-------- Extract provided --------

A little-noticed change in federal law packs an important change in who is in charge the next time a state is devastated by a disaster such as Hurricane Katrina.

To the dismay of the nation’s governors, the White House now will be empowered to go over a governor’s head and call up National Guard troops to aid a state in time of natural disasters or other public emergencies. Up to now, governors were the sole commanders in chief of citizen soldiers in local Guard units during emergencies within the state.

A conflict over who should control Guard units arose in the days after Hurricane Katrina in 2005. President Bush sought to federalize control of Guardsmen in Louisiana in the chaos after the hurricane, but Gov. Kathleen Blanco (D) refused to relinquish command.

Over objections from all 50 governors, Congress in October tweaked the 200-year-old Insurrection Act to empower the hand of the president in future stateside emergencies. In a letter to Congress, the governors called the change "a dramatic expansion of federal authority during natural disasters that could cause confusion in the command-and-control of the National Guard and interfere with states' ability to respond to natural disasters within their borders."

The change adds to tensions between governors and the White House after more than four years of heavy federal deployment of state-based Guard forces to fight in Iraq and Afghanistan. Since the 2001 terrorist attacks, four out of five guardsmen have been sent overseas in the largest deployment of the National Guard since World War II. Shortage of the Guard’s military equipment – such as helicopters to drop hay to snow-stranded cattle in Colorado – also is a nagging issue as much of units’ heavy equipment is left overseas and unavailable in case of a natural disaster at home.

A bipartisan majority of both chambers of Congress adopted the change as part of the 439-page, $538 billion 2007 Defense Authorization Bill signed into law last October.

--------

Exercise =>
Copy out word for word the stretch of the National Guard article above from "A bipartisan majority" through "law last October.".

-------- Material provided --------

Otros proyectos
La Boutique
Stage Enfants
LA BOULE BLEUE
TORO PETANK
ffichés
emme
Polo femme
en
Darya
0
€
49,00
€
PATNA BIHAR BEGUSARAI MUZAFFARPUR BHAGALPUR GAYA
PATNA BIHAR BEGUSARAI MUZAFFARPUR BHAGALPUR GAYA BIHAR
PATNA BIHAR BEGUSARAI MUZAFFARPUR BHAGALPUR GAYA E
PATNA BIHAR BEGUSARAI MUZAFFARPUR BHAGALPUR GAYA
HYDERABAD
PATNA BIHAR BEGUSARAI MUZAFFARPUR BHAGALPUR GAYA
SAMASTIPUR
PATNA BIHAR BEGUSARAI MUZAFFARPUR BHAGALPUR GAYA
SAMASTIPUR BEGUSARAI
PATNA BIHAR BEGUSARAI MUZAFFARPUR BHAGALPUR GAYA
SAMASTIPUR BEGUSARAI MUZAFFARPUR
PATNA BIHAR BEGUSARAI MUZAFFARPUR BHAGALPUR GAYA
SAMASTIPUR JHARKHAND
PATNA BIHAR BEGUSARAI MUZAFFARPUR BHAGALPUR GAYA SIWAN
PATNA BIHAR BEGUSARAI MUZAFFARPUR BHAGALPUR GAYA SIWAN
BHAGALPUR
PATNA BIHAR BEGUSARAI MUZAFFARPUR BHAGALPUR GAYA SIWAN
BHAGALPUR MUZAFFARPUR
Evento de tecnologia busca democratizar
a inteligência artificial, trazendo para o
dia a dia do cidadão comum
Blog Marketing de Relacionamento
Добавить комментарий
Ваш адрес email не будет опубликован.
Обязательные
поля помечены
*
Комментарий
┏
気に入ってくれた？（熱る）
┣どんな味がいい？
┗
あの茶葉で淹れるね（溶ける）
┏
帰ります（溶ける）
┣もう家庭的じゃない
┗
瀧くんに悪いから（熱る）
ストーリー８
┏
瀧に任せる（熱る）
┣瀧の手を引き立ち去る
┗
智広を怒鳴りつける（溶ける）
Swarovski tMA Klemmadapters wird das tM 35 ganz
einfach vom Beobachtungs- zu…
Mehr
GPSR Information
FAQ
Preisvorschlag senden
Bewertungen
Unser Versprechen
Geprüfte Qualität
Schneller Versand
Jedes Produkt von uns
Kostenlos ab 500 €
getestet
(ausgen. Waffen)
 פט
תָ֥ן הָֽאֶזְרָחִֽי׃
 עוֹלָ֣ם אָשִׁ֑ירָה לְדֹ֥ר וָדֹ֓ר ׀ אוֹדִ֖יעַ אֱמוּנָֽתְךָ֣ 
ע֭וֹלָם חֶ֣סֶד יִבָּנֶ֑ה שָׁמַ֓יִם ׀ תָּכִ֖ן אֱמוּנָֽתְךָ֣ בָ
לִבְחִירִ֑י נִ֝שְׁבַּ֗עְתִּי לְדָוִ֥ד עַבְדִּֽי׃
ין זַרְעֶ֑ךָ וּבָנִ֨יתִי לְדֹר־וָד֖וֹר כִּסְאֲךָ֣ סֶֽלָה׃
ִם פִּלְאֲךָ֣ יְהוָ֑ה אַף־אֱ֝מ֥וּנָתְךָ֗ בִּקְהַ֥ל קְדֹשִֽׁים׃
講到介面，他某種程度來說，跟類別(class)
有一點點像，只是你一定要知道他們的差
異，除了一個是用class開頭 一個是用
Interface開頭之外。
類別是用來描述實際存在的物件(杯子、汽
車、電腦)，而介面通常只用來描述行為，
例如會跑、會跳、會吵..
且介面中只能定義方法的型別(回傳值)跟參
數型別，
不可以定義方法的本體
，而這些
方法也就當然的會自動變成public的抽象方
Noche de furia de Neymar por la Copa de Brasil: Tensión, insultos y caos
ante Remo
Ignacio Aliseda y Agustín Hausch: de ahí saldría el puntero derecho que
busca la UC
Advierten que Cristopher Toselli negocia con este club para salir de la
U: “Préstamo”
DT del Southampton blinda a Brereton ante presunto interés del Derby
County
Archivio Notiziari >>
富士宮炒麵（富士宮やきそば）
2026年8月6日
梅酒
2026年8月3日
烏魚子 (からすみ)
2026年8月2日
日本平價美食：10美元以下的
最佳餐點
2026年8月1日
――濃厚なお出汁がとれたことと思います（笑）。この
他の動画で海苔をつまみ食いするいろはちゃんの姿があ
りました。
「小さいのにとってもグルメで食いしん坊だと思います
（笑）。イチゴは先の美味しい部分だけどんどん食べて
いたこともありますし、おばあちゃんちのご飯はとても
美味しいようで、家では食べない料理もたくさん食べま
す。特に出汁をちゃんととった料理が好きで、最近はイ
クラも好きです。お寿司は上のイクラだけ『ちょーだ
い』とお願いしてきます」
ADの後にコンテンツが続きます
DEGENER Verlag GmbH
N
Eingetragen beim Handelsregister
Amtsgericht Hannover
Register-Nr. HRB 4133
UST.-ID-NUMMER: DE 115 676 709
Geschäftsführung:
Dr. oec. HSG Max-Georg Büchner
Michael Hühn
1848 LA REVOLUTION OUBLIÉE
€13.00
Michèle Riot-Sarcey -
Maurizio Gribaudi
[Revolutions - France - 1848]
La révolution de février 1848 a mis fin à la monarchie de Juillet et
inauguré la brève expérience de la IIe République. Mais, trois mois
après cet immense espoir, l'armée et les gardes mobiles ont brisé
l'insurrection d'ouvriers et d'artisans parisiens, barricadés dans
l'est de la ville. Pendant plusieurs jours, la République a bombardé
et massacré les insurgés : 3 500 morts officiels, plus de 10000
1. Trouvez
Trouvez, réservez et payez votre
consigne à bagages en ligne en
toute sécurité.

--------

Solution to the exercise =>
A bipartisan majority of both chambers of Congress adopted the change as part of the 439-page, $538 billion 2007 Defense Authorization Bill signed into law last October.